The Musharraf government fingered Mehsud for the former prime minister’s death in December, but some members of her political party and her family have questioned those assertions. There have been complaints that the government failed to provide her adequate security and vague allegations that elements within the government might have been involved in the assassination.

Bhutto died when an assassin fired at her and detonated an explosive vest as she was leaving an election campaign rally. The blast killed at least 20 other people and wounded scores more.

The death of Pakistan’s most popular opposition leader threw the country into turmoil and triggered riots that left more than 40 people dead. It forced the government to delay by six weeks parliamentary elections that had been set for Jan. 8.

Bhutto, who had returned to Pakistan in October after spending nearly eight years in exile, had vowed to support tough military measures against Islamic militants who have used the border areas as staging points for infiltration into Afghanistan.

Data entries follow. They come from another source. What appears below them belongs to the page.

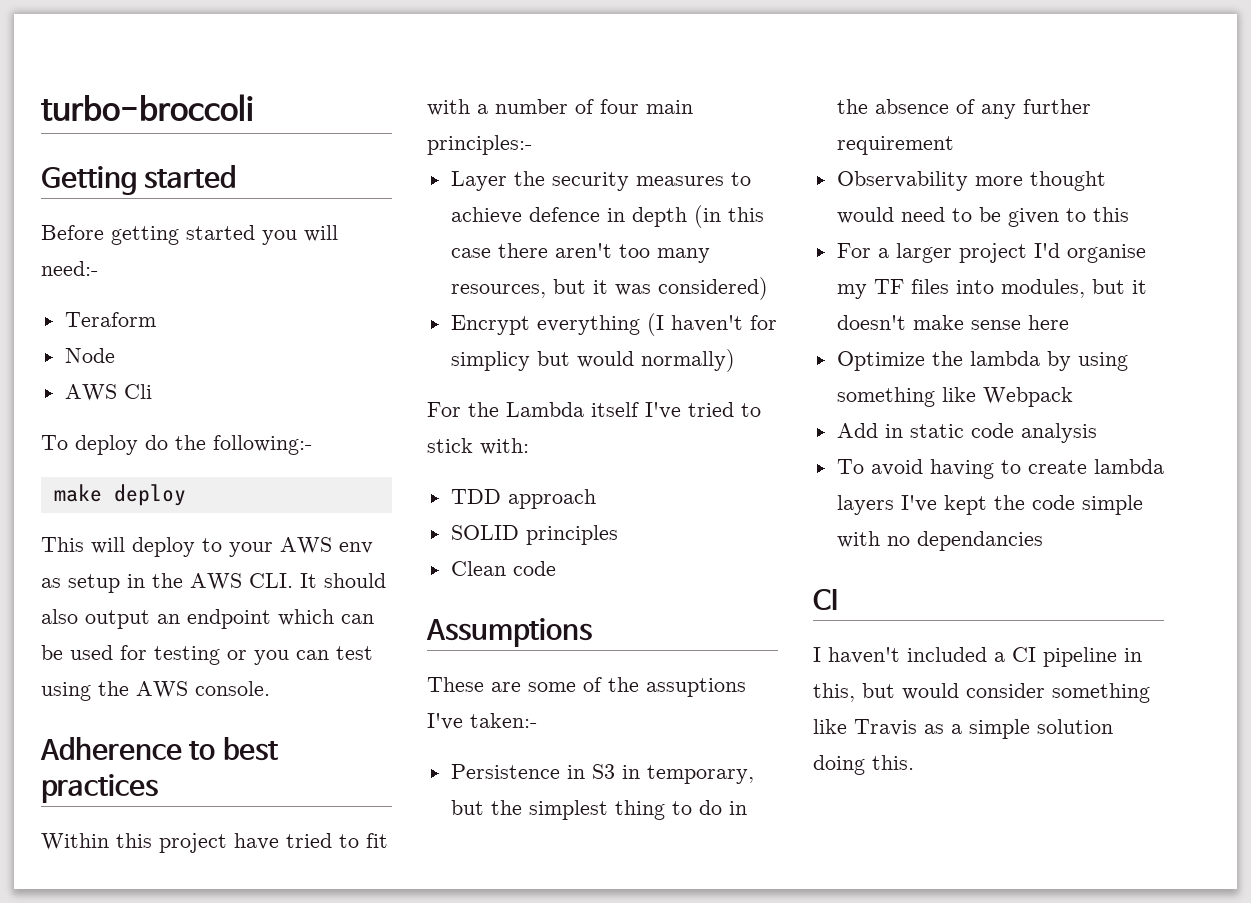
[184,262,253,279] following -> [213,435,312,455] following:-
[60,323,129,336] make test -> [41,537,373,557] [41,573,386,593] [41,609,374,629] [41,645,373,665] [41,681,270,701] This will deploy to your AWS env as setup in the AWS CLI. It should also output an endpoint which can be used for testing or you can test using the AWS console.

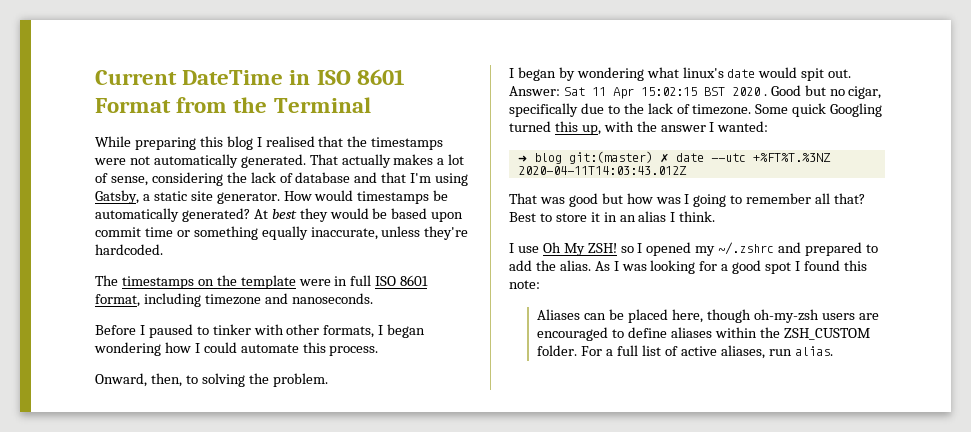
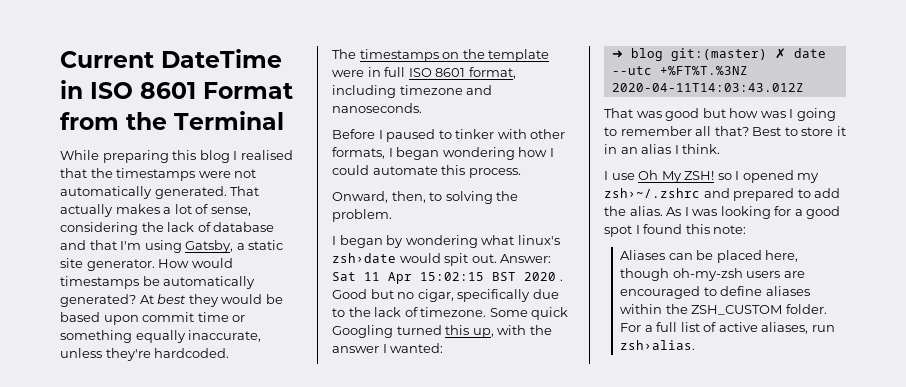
[727,69,756,78] date -> [332,253,396,263] zsh›date
[718,242,775,255] ~/.zshrc -> [604,188,700,198] zsh›~/.zshrc
[794,346,833,356] alias. -> [620,340,696,350] zsh›alias.

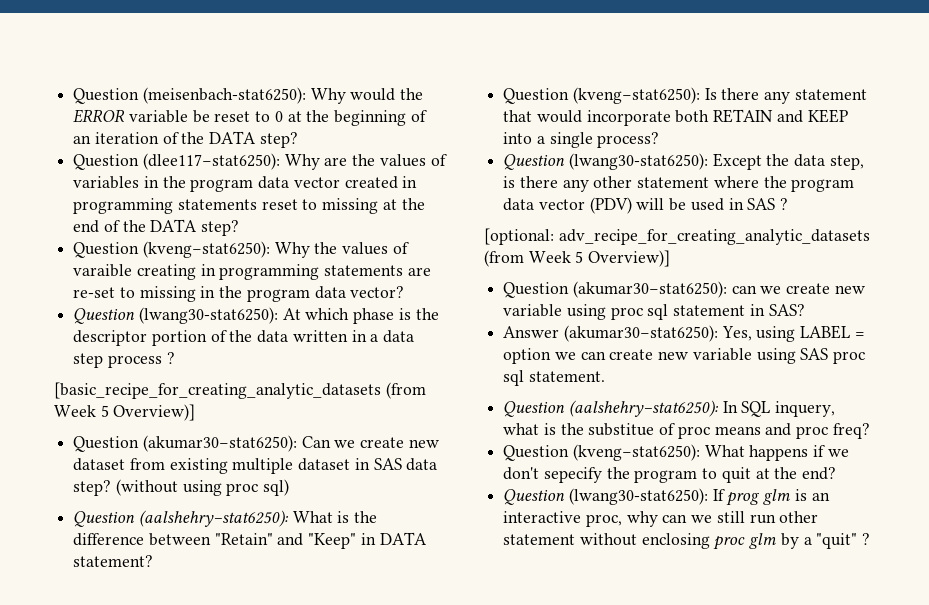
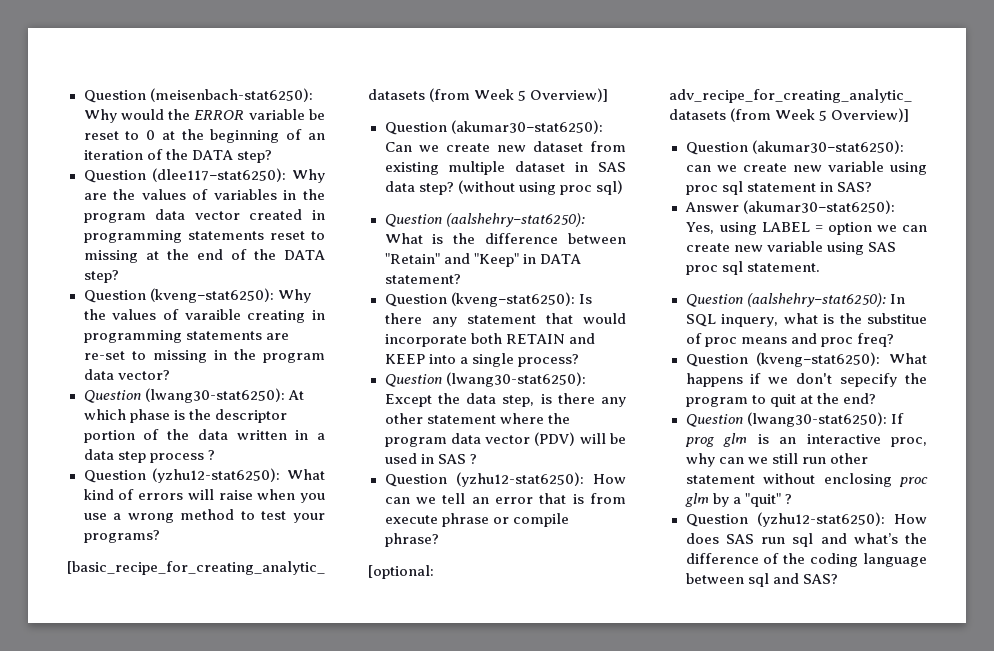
(175, 358) none -> [83,468,325,483] [83,489,325,503] [83,509,325,523] [83,530,160,543] // Question (yzhu12-stat6250): What kind of errors will raise when you use a wrong method to test your programs?
(789, 204) none -> [384,472,626,487] [384,493,626,504] [384,513,569,527] [384,533,439,547] // Question (yzhu12-stat6250): How can we tell an error that is from execute phrase or compile phrase?
(871, 539) none -> [685,512,927,527] [685,533,927,547] [685,553,927,567] [685,573,838,587] // Question (yzhu12-stat6250): How does SAS run sql and what’s the difference of the coding language between sql and SAS?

Suspected Muslim militants shot and killed a top intelligence official in North West Frontier Province as he left a mosque after offering dawn prayers Sunday, local police officer Javed Khan said.

Nisar Ahmed, who was shot in Srekh village, headed the Inter-Services Intelligence agency’s section on security in the province, an official from the agency’s regional office said on condition of anonymity because he was not authorized to address the media.

Separately, the army said in a statement it had found 5.5 tons of explosives hidden in a mosque in the Swat Valley, an area in the north of the country that it recaptured from the militants in December.